▶ **Tasks and exercises**
1 – From the post on CHIKARA masks, return the passage from "CHIKARA Pro is" to "resemble comic books.", copied word for word.
2 – According to the post on CHIKARA masks, what are CHIKARA's DVDs designed to resemble?

CHIKARA Masks

Atlantis (5'8", 180#)

Atlantis vs Johnny Gargano (5'10", 199#)

Dasher Hatfield (5'10", 173#)

Rey Bucanero (5'10", 210#)

El Generico (5'11", 180#)

 Jigsaw (6'2", 189#)

 Jigsaw vs Eddie Kingston (5'11", 228#)




 UltraMantis Black (6'0", 206#)

 UltraMantis Black, Hallowicked (6'1", 192#), and Frightmare (5'7", 156#)

This past spring I bought my best girlfriend a lucha mask for her birthday. It was leopard print with cat's-eye highlights in black leatherette around the eye-holes. I made sure to get the mask from a registered fair-trade organization in Central America, just to ensure it wasn't sewn together by six-year-old girls making 18 cents a day. The gift's recipient was horrified and thrilled. Several of my straight friends know about my wrestling fetish, and, among the women, she has been the most supportive and encouraging. I bought a matching mask for myself--I felt compelled--in case she and I ever form a tag team, I suppose.

This is the sort of thing I would not have done two years ago. Kinks change. I did not like masks back then. Now I am warming up to them. I still don't fantasize (much) about masks, but I get them now. Apart from the melodramatic effect of a mask, I'm also feeling its eroticism a bit more deeply. In Nicholson Baker's latest literary art-porn, House of Holes: A Book of Raunch, just published (a quick and easy read--and recommended if you like silly, freaky smut), women visit a brothel in a parallel universe to (among other pursuits) have sex with men whose heads have been temporarily and voluntarily removed. These men can't talk, criticize, or intellectualize during sex. Their spinal cord carries the full weight of the men's nervous systems--focusing entirely on motion and sensation--no ideas, no personality, no will, no hang-ups. For the women, the experience draws their attention wholly to the men's bodies--letting them experience the thrill of impersonal sex, formerly the prerogative of males. Reading this section, I remembered looking at wrestling magazines as a teenager and every now and then putting my thumb on a wrestler's face, just so I could soak in the man's body. Masks achieve the same effect.

CHIKARA Pro is based in Philadelphia, and takes its name and logo from the Japanese word and character for "power." CHIKARA draws its inspiration from Japanese puroresu and Mexican lucha libre, hence the profusion of colorful masks. Like its working partner Dragon Gate USA, CHIKARA promotes speedy, high-flying, stylized action over the sweaty, grunting, and more sensual forms of wrestling I normally prefer. CHIKARA is all fireworks and monsters--the sex and violence notched down in its "for-the-whole-family" shows. Its website displays cartoon likenesses of its roster, uncovering photos as you slide the cursor across them. The DVDs are designed to resemble comic books.

Perhaps unintentionally, the promotion's use of masks and long tights, covering the body except for sudden, unexpected flashes of skin, has the erotic effect of both sexualizing and depersonalizing its performers. Masking makes the humdrum exotic. The generic becomes "El Generico." It's why a toolbox in bright holiday giftwrap is three times the present it would be without the initial concealment. I know, for instance, that Japanese design and fashion, with its ornate layering of silk and delicate, movable paneling--the influence of Heian (8th-12th centuries) concepts of beauty--is highly erotic--though (like so much Japanese culture) indirect, thus most Westerners' misapprehension of it as "modesty." These bodies are not simply shrouded. Unlike the burka, Asian body covering is not intended as a rejection of the erotic. The colors of flowers and fruit predominate, symbolizing eros, the life force, and a twelve-layered kimono deliberately accents and enhances the impact of a woman's hands and throat. Even the shaving of pubes (perceived as ugly to most Japanese eyes) both minimizes and excites.

▶ **Given information**

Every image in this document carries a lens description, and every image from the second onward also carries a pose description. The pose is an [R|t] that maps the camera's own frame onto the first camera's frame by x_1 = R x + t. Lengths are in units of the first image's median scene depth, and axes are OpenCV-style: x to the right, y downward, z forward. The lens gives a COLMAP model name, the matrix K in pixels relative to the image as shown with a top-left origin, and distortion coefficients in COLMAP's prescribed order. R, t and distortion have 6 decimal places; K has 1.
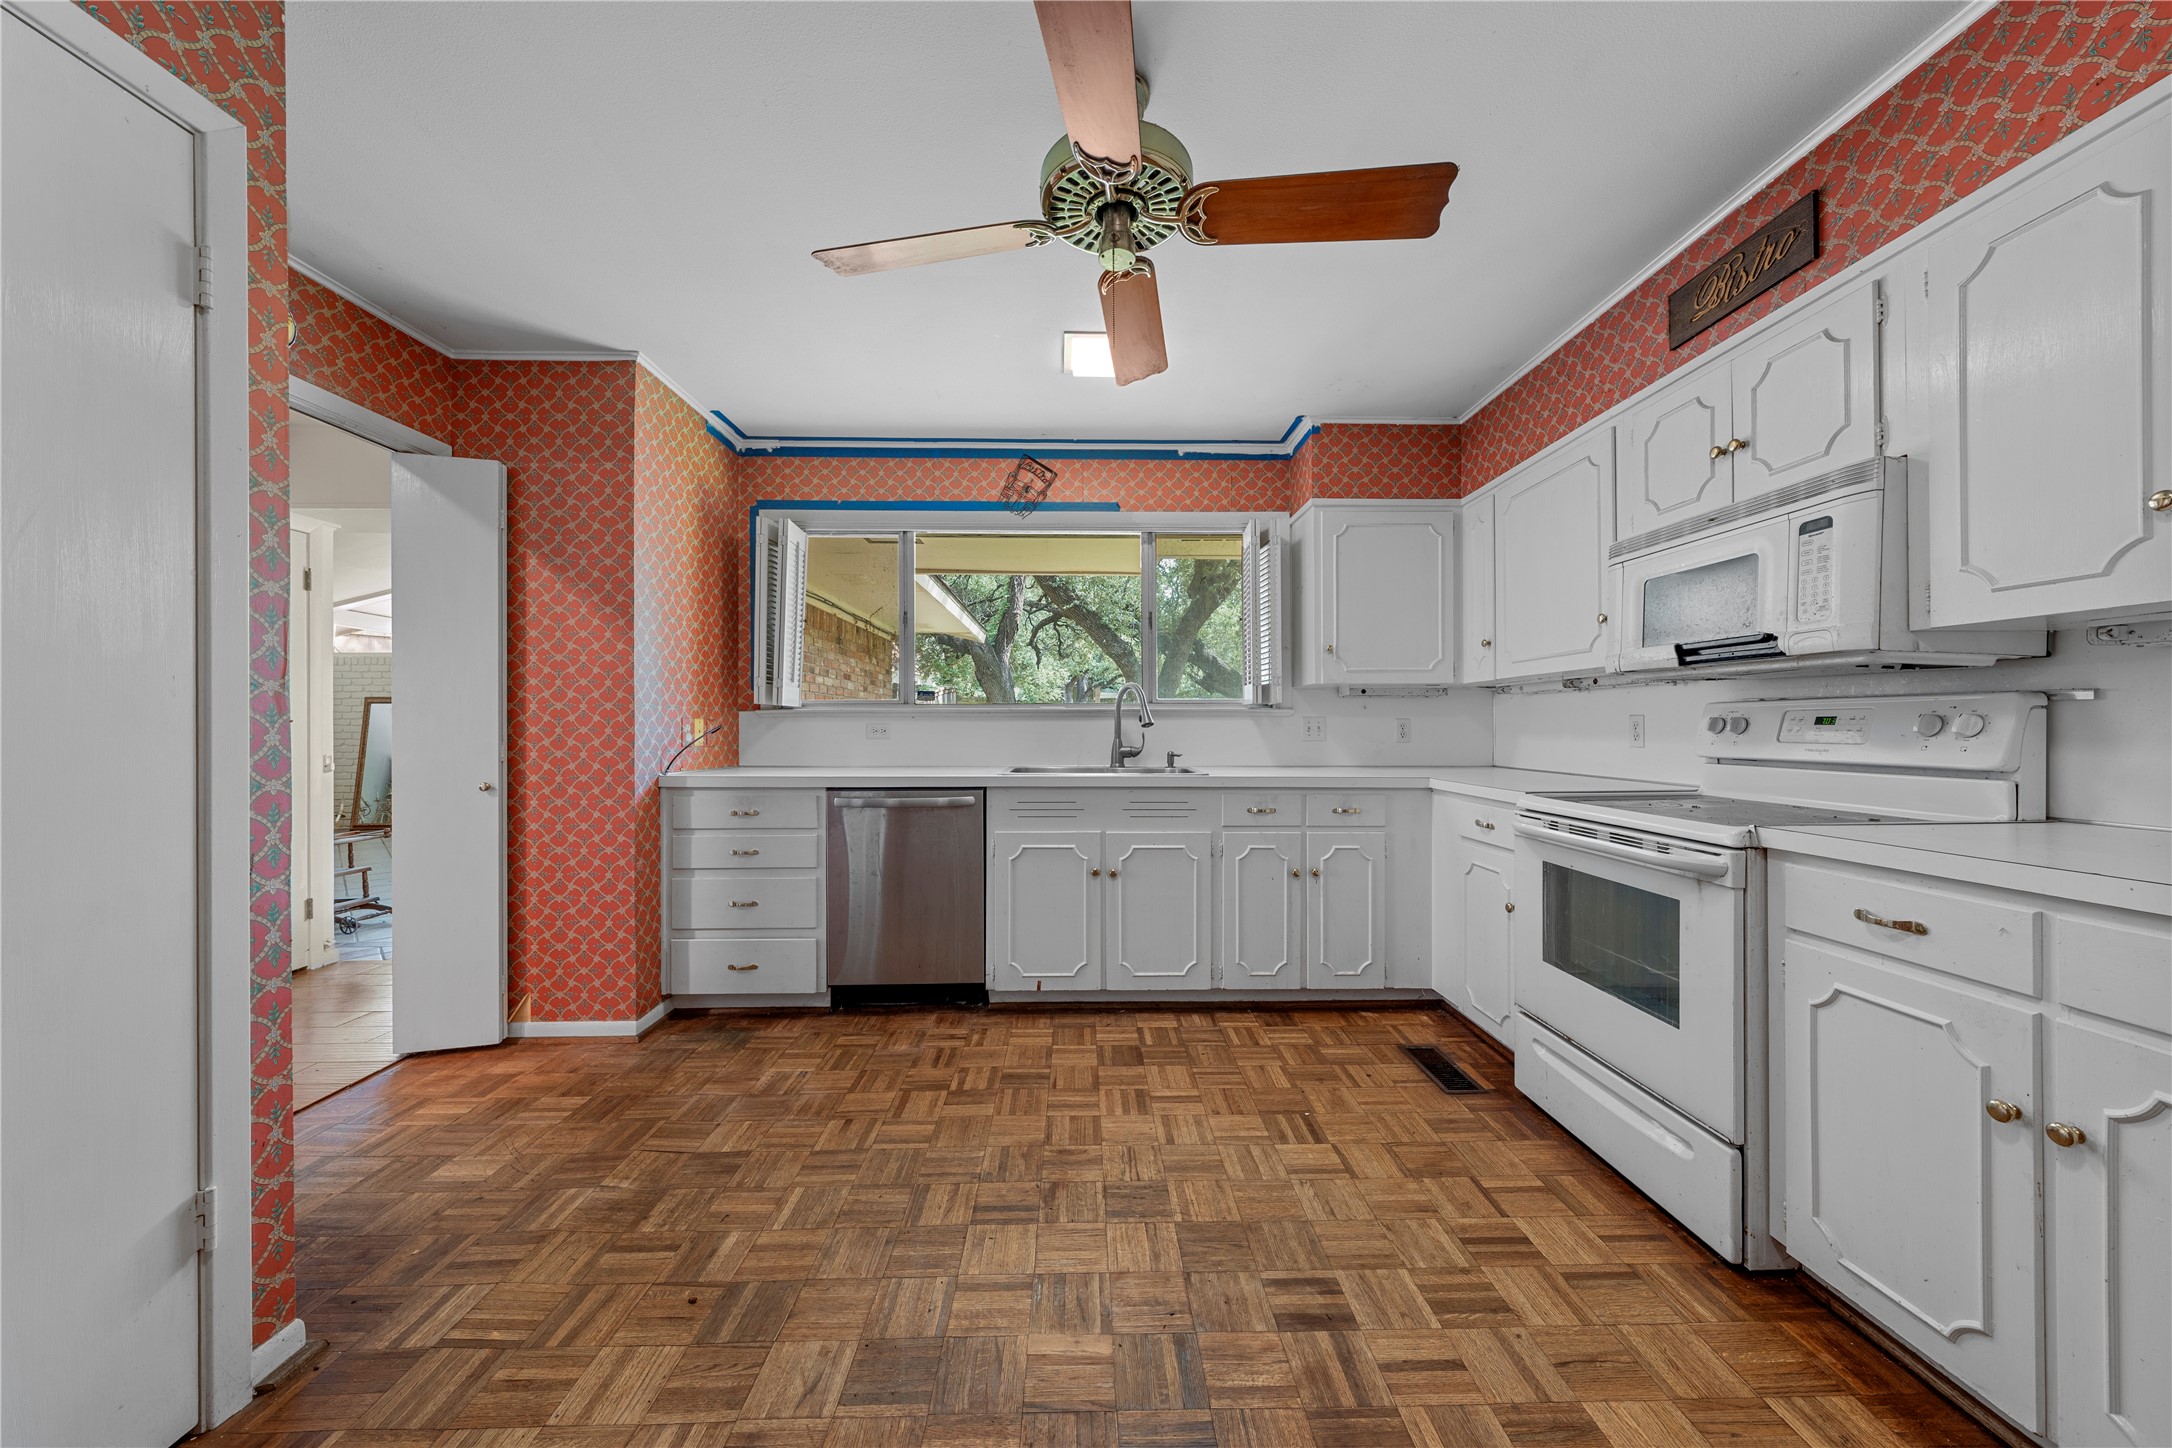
lens RADIAL K [[738.9, 0, 1084.4], [0, 738.9, 722.9], [0, 0, 1]] dist [-0.001350, -0.000358]
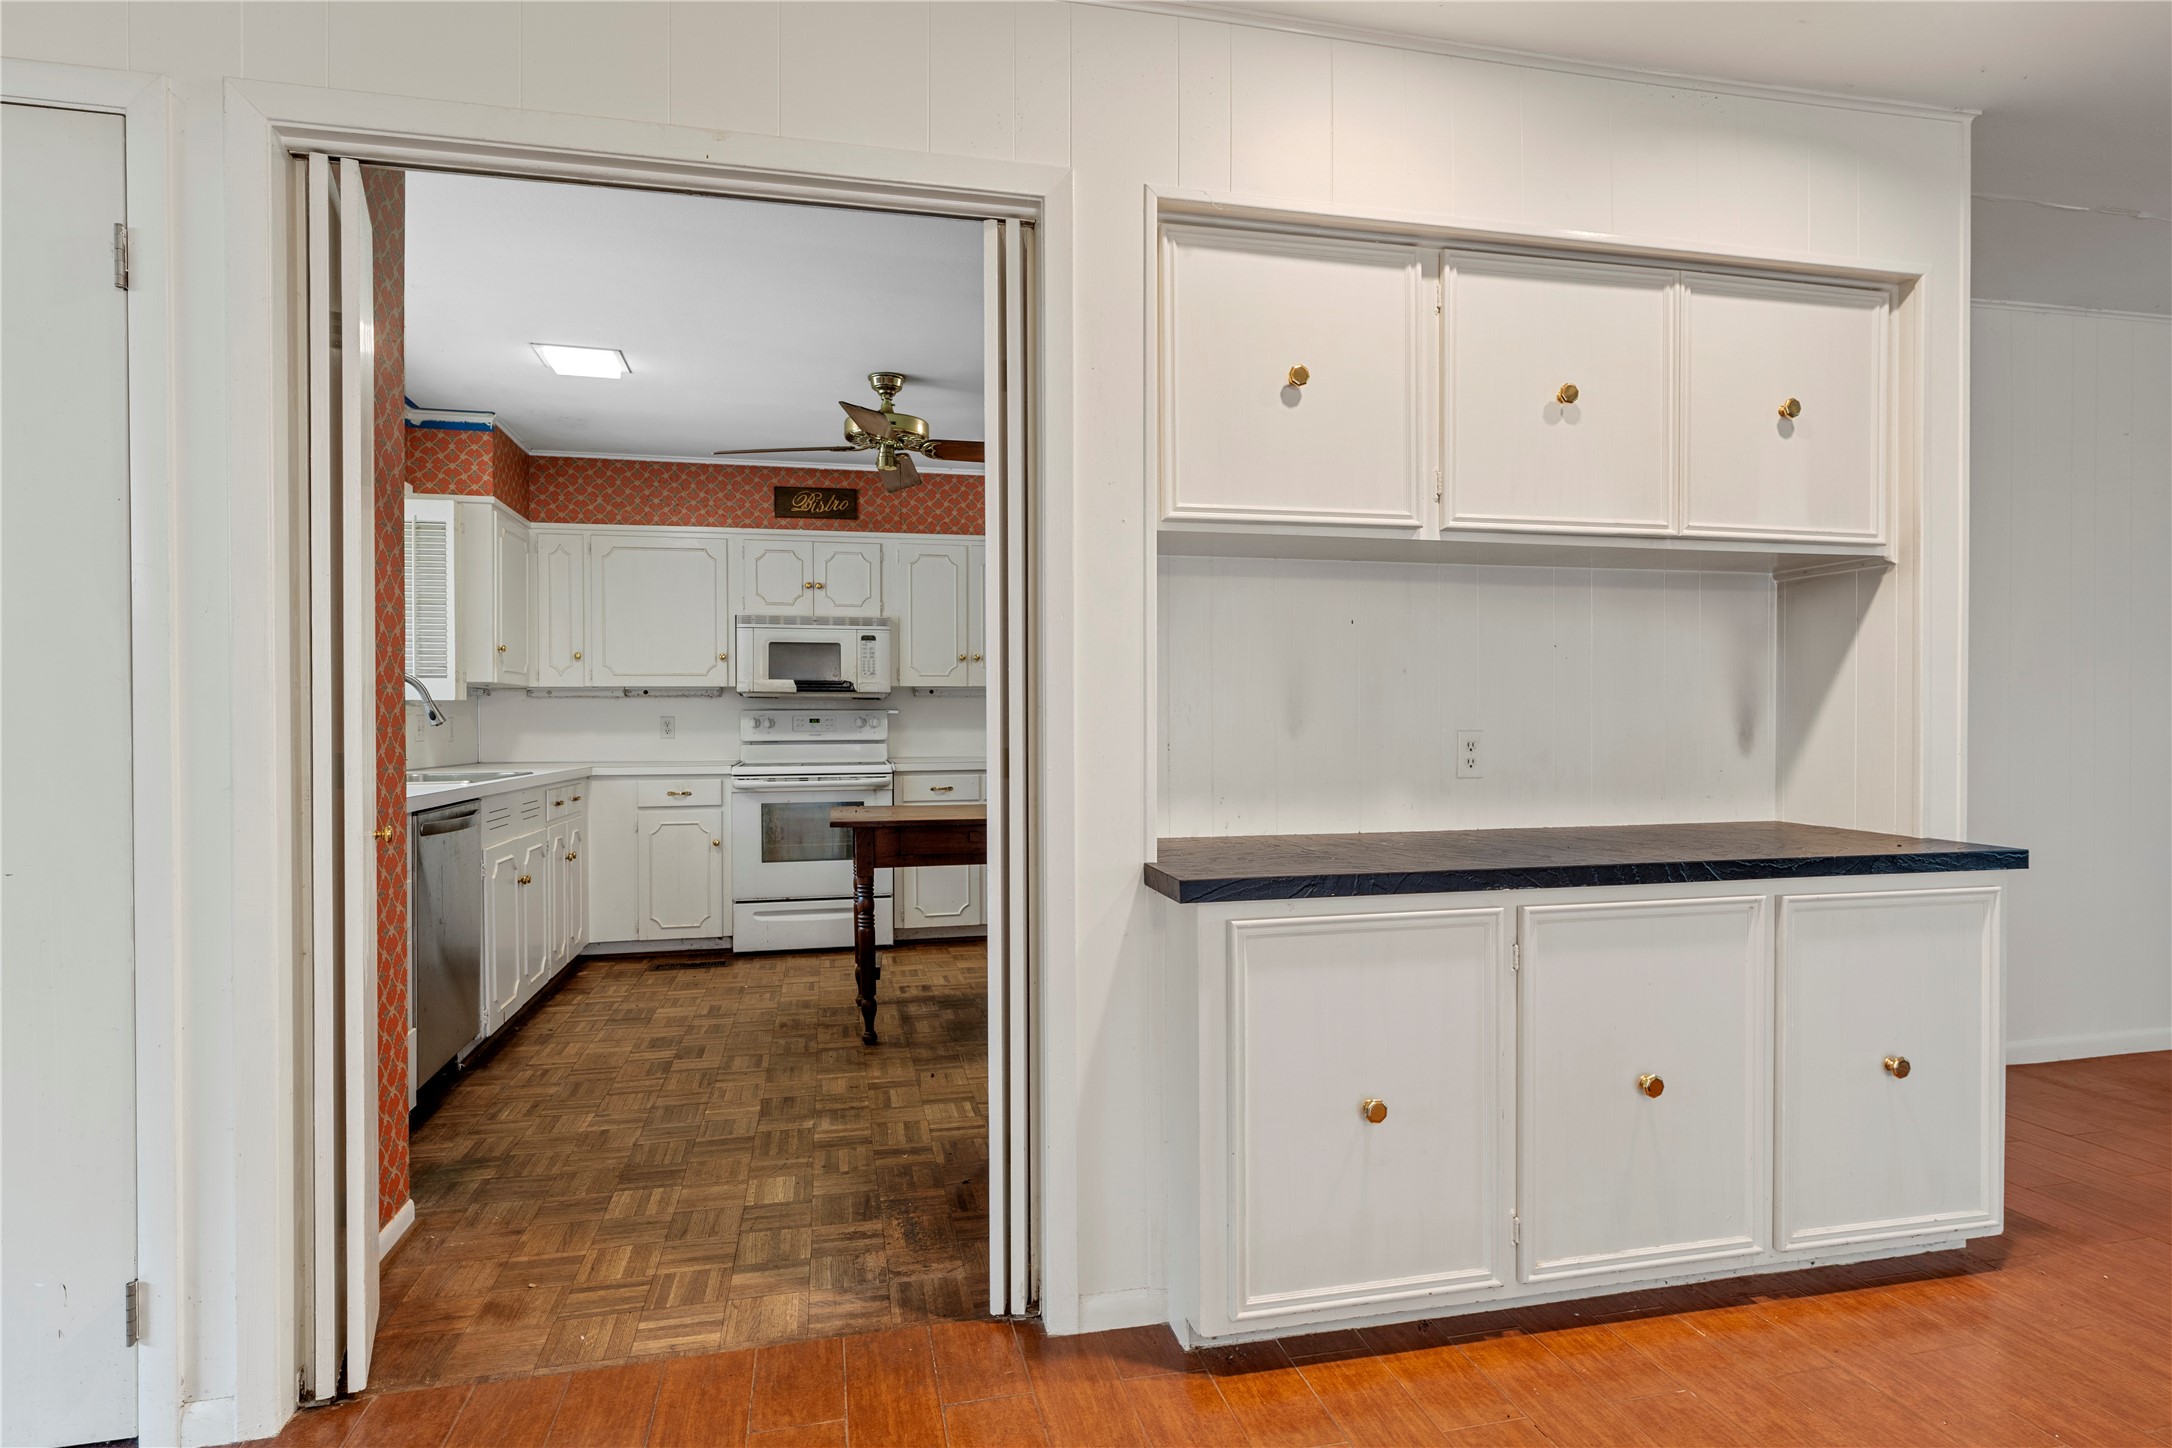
lens RADIAL K [[1167.7, 0, 1097.8], [0, 1167.7, 726.7], [0, 0, 1]] dist [0.003931, -0.000024]
pose [[-0.214226, -0.000203, 0.976784, -1.934370], [0.001154, 0.999999, 0.000461, 0.010256], [-0.976783, 0.001226, -0.214226, 0.741684]]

▶ **Answers to this exercise**
1 –
CHIKARA Pro is based in Philadelphia, and takes its name and logo from the Japanese word and character for "power." CHIKARA draws its inspiration from Japanese puroresu and Mexican lucha libre, hence the profusion of colorful masks. Like its working partner Dragon Gate USA, CHIKARA promotes speedy, high-flying, stylized action over the sweaty, grunting, and more sensual forms of wrestling I normally prefer. CHIKARA is all fireworks and monsters--the sex and violence notched down in its "for-the-whole-family" shows. Its website displays cartoon likenesses of its roster, uncovering photos as you slide the cursor across them. The DVDs are designed to resemble comic books.

2 – Comic books.